== INSTRUCTION ==
With the pictures left out, restate exactly the part below that opens with the line containing "assign out = cntr;" and closes with the line containing "(zone_clearance 0.508)".
:: PROVIDED ENTRIES ::
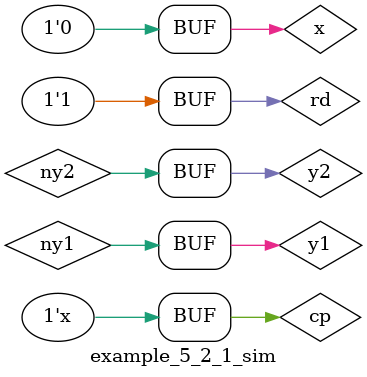
<source format=v>

`timescale 1ns / 1ps	

module example_5_2_1_sim();

    reg cp, x;
    wire ny2, ny1, z;

    reg rd;
    reg y2, y1;
                               
    example_5_2_1 U(.cp(cp), .x(x), .rd(rd), .y2(y2), .y1(y1), .ny2(ny2), .ny1(ny1), .z(z));

    initial begin
         #0
         cp=0;
         rd=0;
         x=0;

         #5
         rd=1;

         #20     
         x=1;

         #20
         x=0;

         #20 
         x=1;

         #20 
         x=1;

         #20 
         x=0;

         #20 
         x=1;

         #20 
         x=0;

         #20 
         x=0;
    end
    
    always #10 cp <= ~cp;

    always #20 begin y2 <= ny2; y1 <= ny1; end

endmodule
</source>
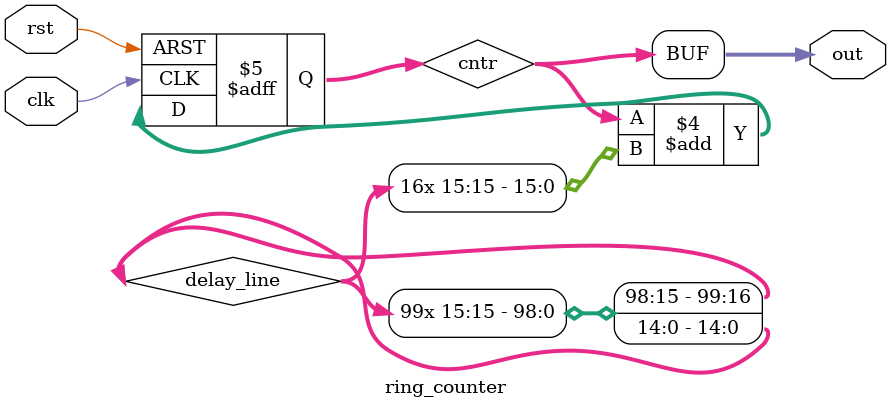
<source format=v>
module ring_counter (clk,rst,out);

parameter DELAY = 100;

input clk,rst;
output [15:0] out;

(* keep = "true" *) (* s = "true" *) (* OPTIMIZE="OFF" *) wire [DELAY-1:0] delay_line /* synthesis keep */;

reg [15:0] cntr;
reg sync0;
reg wobble;

// unstable ring oscillator
genvar i;
generate
for (i=1; i<DELAY; i=i+1)
  begin : del
    assign delay_line [i] = delay_line[i-1];
  end
endgenerate
assign delay_line [0] = !delay_line [DELAY-1];

// sync it over to the input clock
always @(posedge clk) begin
  sync0 <= delay_line[0];
  wobble <= sync0;
end

// count when the wobbly oscillator is high
always @(posedge clk or posedge rst) begin
  if (rst) cntr <= 0;
  else cntr <= cntr + delay_line[15:0];
end

assign out = cntr;

endmodule
</source>
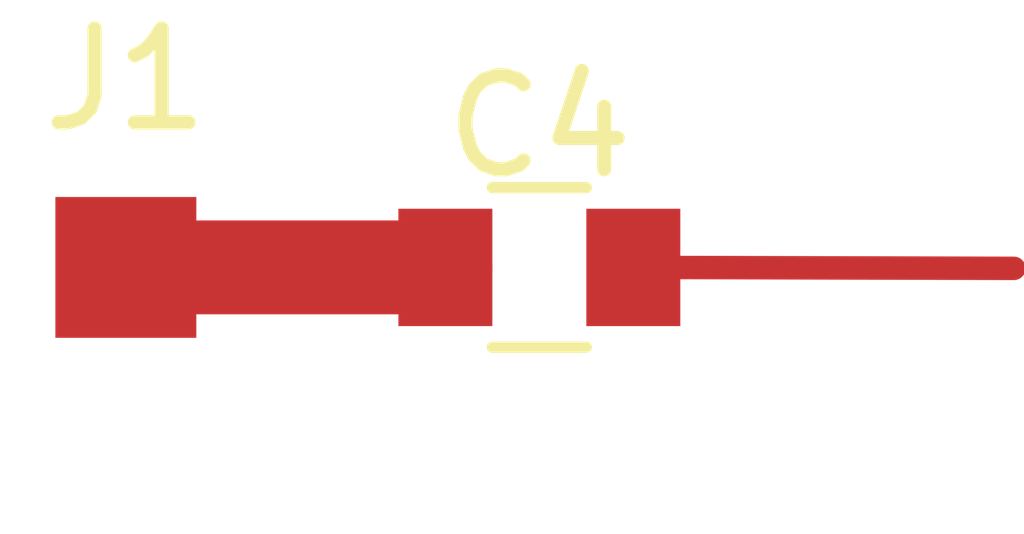
<source format=kicad_pcb>
(kicad_pcb (version 20171130) (host pcbnew "(6.0.0-rc1-dev-209-g91e3d21d6)")

  (general
    (thickness 1.6)
    (drawings 0)
    (tracks 2)
    (zones 0)
    (modules 2)
    (nets 3)
  )

  (page A4)
  (layers
    (0 F.Cu signal)
    (31 B.Cu signal)
    (32 B.Adhes user)
    (33 F.Adhes user)
    (34 B.Paste user)
    (35 F.Paste user)
    (36 B.SilkS user)
    (37 F.SilkS user)
    (38 B.Mask user)
    (39 F.Mask user)
    (40 Dwgs.User user)
    (41 Cmts.User user)
    (42 Eco1.User user)
    (43 Eco2.User user)
    (44 Edge.Cuts user)
    (45 Margin user)
    (46 B.CrtYd user)
    (47 F.CrtYd user)
    (48 B.Fab user)
    (49 F.Fab user)
  )

  (setup
    (last_trace_width 0.25)
    (user_trace_width 0.5)
    (user_trace_width 0.6)
    (user_trace_width 0.8)
    (user_trace_width 1)
    (trace_clearance 0.2)
    (zone_clearance 0.508)
    (zone_45_only no)
    (trace_min 0.2)
    (via_size 0.8)
    (via_drill 0.4)
    (via_min_size 0.4)
    (via_min_drill 0.3)
    (uvia_size 0.3)
    (uvia_drill 0.1)
    (uvias_allowed no)
    (uvia_min_size 0.2)
    (uvia_min_drill 0.1)
    (edge_width 0.05)
    (segment_width 0.2)
    (pcb_text_width 0.3)
    (pcb_text_size 1.5 1.5)
    (mod_edge_width 0.12)
    (mod_text_size 1 1)
    (mod_text_width 0.15)
    (pad_size 1.524 1.524)
    (pad_drill 0.762)
    (pad_to_mask_clearance 0.2)
    (aux_axis_origin 0 0)
    (visible_elements FFFFFF7F)
    (pcbplotparams
      (layerselection 0x01000_7fffffff)
      (usegerberextensions false)
      (usegerberattributes false)
      (usegerberadvancedattributes false)
      (creategerberjobfile false)
      (excludeedgelayer true)
      (linewidth 0.050000)
      (plotframeref false)
      (viasonmask false)
      (mode 1)
      (useauxorigin false)
      (hpglpennumber 1)
      (hpglpenspeed 20)
      (hpglpendiameter 15.000000)
      (psnegative false)
      (psa4output false)
      (plotreference true)
      (plotvalue true)
      (plotinvisibletext false)
      (padsonsilk false)
      (subtractmaskfromsilk false)
      (outputformat 5)
      (mirror false)
      (drillshape 0)
      (scaleselection 1)
      (outputdirectory ""))
  )

  (net 0 "")
  (net 1 "Net-(C4-Pad2)")
  (net 2 "Net-(C4-Pad1)")

  (net_class Default "This is the default net class."
    (clearance 0.2)
    (trace_width 0.25)
    (via_dia 0.8)
    (via_drill 0.4)
    (uvia_dia 0.3)
    (uvia_drill 0.1)
    (add_net "Net-(C4-Pad1)")
    (add_net "Net-(C4-Pad2)")
  )

  (module Measurement_Points:Measurement_Point_Square-SMD-Pad_Small (layer F.Cu) (tedit 56C36007) (tstamp 5D7AEABA)
    (at 136.37 93.17)
    (descr "Mesurement Point, Square, SMD Pad,  1.5mm x 1.5mm,")
    (tags "Mesurement Point Square SMD Pad 1.5x1.5mm")
    (path /5D7CD7FF)
    (attr virtual)
    (fp_text reference J1 (at 0 -2) (layer F.SilkS)
      (effects (font (size 1 1) (thickness 0.15)))
    )
    (fp_text value our (at 0 2) (layer F.Fab)
      (effects (font (size 1 1) (thickness 0.15)))
    )
    (fp_line (start -1 -1) (end 1 -1) (layer F.CrtYd) (width 0.05))
    (fp_line (start 1 -1) (end 1 1) (layer F.CrtYd) (width 0.05))
    (fp_line (start 1 1) (end -1 1) (layer F.CrtYd) (width 0.05))
    (fp_line (start -1 1) (end -1 -1) (layer F.CrtYd) (width 0.05))
    (pad 1 smd rect (at 0 0) (size 1.5 1.5) (layers F.Cu F.Mask)
      (net 2 "Net-(C4-Pad1)"))
  )

  (module Capacitors_SMD:C_0805 (layer F.Cu) (tedit 58AA8463) (tstamp 5D791D0C)
    (at 140.77 93.17)
    (descr "Capacitor SMD 0805, reflow soldering, AVX (see smccp.pdf)")
    (tags "capacitor 0805")
    (path /5BB5DC4F)
    (attr smd)
    (fp_text reference C4 (at 0 -1.5) (layer F.SilkS)
      (effects (font (size 1 1) (thickness 0.15)))
    )
    (fp_text value 1N (at 0 1.75) (layer F.Fab)
      (effects (font (size 1 1) (thickness 0.15)))
    )
    (fp_line (start 1.75 0.87) (end -1.75 0.87) (layer F.CrtYd) (width 0.05))
    (fp_line (start 1.75 0.87) (end 1.75 -0.88) (layer F.CrtYd) (width 0.05))
    (fp_line (start -1.75 -0.88) (end -1.75 0.87) (layer F.CrtYd) (width 0.05))
    (fp_line (start -1.75 -0.88) (end 1.75 -0.88) (layer F.CrtYd) (width 0.05))
    (fp_line (start -0.5 0.85) (end 0.5 0.85) (layer F.SilkS) (width 0.12))
    (fp_line (start 0.5 -0.85) (end -0.5 -0.85) (layer F.SilkS) (width 0.12))
    (fp_line (start -1 -0.62) (end 1 -0.62) (layer F.Fab) (width 0.1))
    (fp_line (start 1 -0.62) (end 1 0.62) (layer F.Fab) (width 0.1))
    (fp_line (start 1 0.62) (end -1 0.62) (layer F.Fab) (width 0.1))
    (fp_line (start -1 0.62) (end -1 -0.62) (layer F.Fab) (width 0.1))
    (fp_text user %R (at 0 -1.5) (layer F.Fab)
      (effects (font (size 1 1) (thickness 0.15)))
    )
    (pad 2 smd rect (at 1 0) (size 1 1.25) (layers F.Cu F.Paste F.Mask)
      (net 1 "Net-(C4-Pad2)"))
    (pad 1 smd rect (at -1 0) (size 1 1.25) (layers F.Cu F.Paste F.Mask)
      (net 2 "Net-(C4-Pad1)"))
    (model Capacitors_SMD.3dshapes/C_0805.wrl
      (at (xyz 0 0 0))
      (scale (xyz 1 1 1))
      (rotate (xyz 0 0 0))
    )
  )

  (segment (start 141.77 93.17) (end 145.82 93.18) (width 0.25) (layer F.Cu) (net 1) (tstamp 5D7A0962) (status 400000))
  (segment (start 136.37 93.17) (end 139.77 93.17) (width 1) (layer F.Cu) (net 2) (tstamp 5D7B95FC) (status C00000))

)

</source>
:::
== REPLY TO THE TASK ==
assign out = cntr;

endmodule
</source>
<source format=kicad_pcb>
(kicad_pcb (version 20171130) (host pcbnew "(6.0.0-rc1-dev-209-g91e3d21d6)")

  (general
    (thickness 1.6)
    (drawings 0)
    (tracks 2)
    (zones 0)
    (modules 2)
    (nets 3)
  )

  (page A4)
  (layers
    (0 F.Cu signal)
    (31 B.Cu signal)
    (32 B.Adhes user)
    (33 F.Adhes user)
    (34 B.Paste user)
    (35 F.Paste user)
    (36 B.SilkS user)
    (37 F.SilkS user)
    (38 B.Mask user)
    (39 F.Mask user)
    (40 Dwgs.User user)
    (41 Cmts.User user)
    (42 Eco1.User user)
    (43 Eco2.User user)
    (44 Edge.Cuts user)
    (45 Margin user)
    (46 B.CrtYd user)
    (47 F.CrtYd user)
    (48 B.Fab user)
    (49 F.Fab user)
  )

  (setup
    (last_trace_width 0.25)
    (user_trace_width 0.5)
    (user_trace_width 0.6)
    (user_trace_width 0.8)
    (user_trace_width 1)
    (trace_clearance 0.2)
    (zone_clearance 0.508)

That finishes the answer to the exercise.